How one movie saved Humphrey Bogart’s Hollywood career: “I’d now be out of films altogether”

In 1999, the American Film Institute (AFI) released their list of ‘100 Years… 100 Stars’, detailing the greatest movie stars to ever grace the screen.

The exercise, which mainly consisted of names from the ‘Golden Age’ of Hollywood, produced two lists, one for men and one for women. On the male side of things, the top ten include indisputable legends like Clark Gable, Spencer Tracy, Jimmy Stewart, and Cary Grant, but there was only room for one man at the very top.
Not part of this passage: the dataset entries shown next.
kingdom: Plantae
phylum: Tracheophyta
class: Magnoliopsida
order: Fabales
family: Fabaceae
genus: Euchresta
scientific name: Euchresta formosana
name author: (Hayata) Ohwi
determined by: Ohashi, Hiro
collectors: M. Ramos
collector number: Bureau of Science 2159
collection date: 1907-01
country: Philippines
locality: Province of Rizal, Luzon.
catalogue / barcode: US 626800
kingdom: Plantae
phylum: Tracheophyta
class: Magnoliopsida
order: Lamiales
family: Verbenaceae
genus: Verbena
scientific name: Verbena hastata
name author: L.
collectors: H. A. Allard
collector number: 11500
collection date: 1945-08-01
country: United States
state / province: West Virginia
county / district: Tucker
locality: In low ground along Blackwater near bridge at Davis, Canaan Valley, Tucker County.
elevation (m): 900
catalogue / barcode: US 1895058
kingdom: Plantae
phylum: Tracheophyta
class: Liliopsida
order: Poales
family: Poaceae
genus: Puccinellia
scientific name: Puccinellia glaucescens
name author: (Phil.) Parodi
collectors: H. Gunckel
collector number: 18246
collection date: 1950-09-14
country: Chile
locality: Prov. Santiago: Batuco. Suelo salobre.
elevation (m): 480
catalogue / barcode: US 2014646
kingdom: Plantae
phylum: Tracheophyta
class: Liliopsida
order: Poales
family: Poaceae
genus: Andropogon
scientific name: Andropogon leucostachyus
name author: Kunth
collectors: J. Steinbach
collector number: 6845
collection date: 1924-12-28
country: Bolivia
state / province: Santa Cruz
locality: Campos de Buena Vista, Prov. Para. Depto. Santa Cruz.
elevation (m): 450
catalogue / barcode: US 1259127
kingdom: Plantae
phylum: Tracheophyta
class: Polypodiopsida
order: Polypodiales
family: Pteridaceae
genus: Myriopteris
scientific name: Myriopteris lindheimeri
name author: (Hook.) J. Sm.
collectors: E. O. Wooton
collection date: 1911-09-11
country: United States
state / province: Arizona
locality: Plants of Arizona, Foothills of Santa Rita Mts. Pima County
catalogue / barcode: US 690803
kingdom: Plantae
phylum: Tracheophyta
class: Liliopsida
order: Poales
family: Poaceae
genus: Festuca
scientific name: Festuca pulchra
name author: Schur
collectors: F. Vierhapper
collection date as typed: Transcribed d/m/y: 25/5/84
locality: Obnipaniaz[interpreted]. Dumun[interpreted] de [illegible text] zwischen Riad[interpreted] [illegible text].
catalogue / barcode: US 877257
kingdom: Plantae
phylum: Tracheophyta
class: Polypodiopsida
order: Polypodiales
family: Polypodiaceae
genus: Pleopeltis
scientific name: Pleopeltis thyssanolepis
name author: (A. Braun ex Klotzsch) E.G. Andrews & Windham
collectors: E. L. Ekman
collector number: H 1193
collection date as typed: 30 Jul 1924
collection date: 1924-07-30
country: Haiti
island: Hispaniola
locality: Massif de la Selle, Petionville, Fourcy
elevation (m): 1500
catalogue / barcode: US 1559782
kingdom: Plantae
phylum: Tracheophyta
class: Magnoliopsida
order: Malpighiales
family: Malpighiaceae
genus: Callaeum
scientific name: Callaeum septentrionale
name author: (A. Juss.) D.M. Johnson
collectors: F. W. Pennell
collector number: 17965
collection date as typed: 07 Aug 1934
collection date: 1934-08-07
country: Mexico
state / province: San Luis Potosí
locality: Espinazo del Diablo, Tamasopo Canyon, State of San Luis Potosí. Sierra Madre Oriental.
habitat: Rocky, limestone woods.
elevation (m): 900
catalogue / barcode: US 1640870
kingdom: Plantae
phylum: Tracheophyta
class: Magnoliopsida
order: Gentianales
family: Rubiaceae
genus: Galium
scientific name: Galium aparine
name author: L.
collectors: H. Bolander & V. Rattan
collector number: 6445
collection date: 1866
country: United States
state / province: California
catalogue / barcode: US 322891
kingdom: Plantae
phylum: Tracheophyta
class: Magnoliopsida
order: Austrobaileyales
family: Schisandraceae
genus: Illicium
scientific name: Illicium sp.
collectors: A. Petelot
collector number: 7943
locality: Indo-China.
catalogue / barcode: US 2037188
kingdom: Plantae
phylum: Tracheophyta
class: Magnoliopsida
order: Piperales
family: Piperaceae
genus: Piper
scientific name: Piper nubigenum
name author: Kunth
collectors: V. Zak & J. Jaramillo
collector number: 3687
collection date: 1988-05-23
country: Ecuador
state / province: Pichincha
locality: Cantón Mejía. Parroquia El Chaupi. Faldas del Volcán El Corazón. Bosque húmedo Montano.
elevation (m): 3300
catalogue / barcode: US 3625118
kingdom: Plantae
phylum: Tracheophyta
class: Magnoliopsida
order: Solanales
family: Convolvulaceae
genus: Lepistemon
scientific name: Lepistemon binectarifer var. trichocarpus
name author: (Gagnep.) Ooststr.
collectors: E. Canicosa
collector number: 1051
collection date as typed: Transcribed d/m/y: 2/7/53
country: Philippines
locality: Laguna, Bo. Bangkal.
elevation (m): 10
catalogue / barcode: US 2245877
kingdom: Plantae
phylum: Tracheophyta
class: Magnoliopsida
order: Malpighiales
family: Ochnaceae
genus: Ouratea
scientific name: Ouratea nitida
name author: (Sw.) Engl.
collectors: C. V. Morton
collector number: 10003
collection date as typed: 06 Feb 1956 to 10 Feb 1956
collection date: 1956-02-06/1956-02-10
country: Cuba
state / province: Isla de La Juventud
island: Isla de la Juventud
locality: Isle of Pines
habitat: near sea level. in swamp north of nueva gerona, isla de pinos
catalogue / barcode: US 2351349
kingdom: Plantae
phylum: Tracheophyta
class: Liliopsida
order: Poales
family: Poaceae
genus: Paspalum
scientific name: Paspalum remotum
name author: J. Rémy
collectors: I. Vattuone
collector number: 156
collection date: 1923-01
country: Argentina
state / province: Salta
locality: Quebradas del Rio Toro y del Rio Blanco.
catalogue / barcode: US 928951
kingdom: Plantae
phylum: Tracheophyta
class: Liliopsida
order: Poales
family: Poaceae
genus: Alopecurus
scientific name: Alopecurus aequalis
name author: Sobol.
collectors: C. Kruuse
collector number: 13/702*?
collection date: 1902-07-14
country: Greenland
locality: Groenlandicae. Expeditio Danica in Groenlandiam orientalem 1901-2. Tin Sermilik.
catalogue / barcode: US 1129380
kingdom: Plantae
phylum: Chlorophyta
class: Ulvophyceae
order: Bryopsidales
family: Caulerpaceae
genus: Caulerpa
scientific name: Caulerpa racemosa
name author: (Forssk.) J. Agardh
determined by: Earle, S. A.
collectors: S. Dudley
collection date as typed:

His name was Humphrey Bogart

Through his roles in The Maltese Falcon, The Big Sleep, and Casablanca, Bogart established an on-screen persona of a suave, slick-talking hero with wits as sharp as his enviable features. He was a household name in his heyday and continues to inspire many talented performers to this very day. However, things weren’t always so good for him.

Like so many actors before or since, Bogart struggled to make an impact in the early days of his career. He had been a stage actor for many years before snapping up a few measly film and radio roles in the early 1930s, but, as he recalled in Stefan Kanfer’s book Tough Without a Gun: The Life and Extraordinary Afterlife of Humphrey Bogart, one film changed everything.

“I believe if I had not been given the movie role of Duke Mantee, in The Petrified Forest, I’d now be out of films altogether,” the star declared. “Duke was my first heavy role, and I like heavies, having no desire to be sympathetic or romantic… I had had so many violently active stage parts that the chair felt fine. Putting across a characterisation without benefit of the usual movement and gestures that help hold an audience’s attention is a special kind of problem.”

Based on a play by three-time Pulitzer Prize winner Robert E Sherwood, The Petrified Forest tells the story of a waitress named Gabby (Bette Davis) and her ambitions to leave a small Arizona town. She meets Alan (Leslie Howard), the man she thinks holds the answers to all of her questions. That’s where Bogart comes in. As the vicious gang leader Mantee, Bogart holds the diner where Gabby works hostage, and the two would-be lovers must fight to live long enough to have a future together. 

Bogart had first played the role on stage, in a production also featuring Howard. It was Howard who landed his co-star the role in the movie version; the studio had wanted to cast Edward G Robinson as Duke, but Howard lobbied for Bogart instead. The icon was so touched by this kindness that he named his only daughter Leslie in honour of his friend. 

The Petrified Forest is one of Bogart’s best ever films. If you’ve only ever seen him in his trademark hero roles, then you’ll be shocked to see him play as callous and ruthless as Mantee. This was the part that proved he had range and could offer more to a production than just a handsome face. Without it, there’s a chance he might not have topped that AFI list so many years later.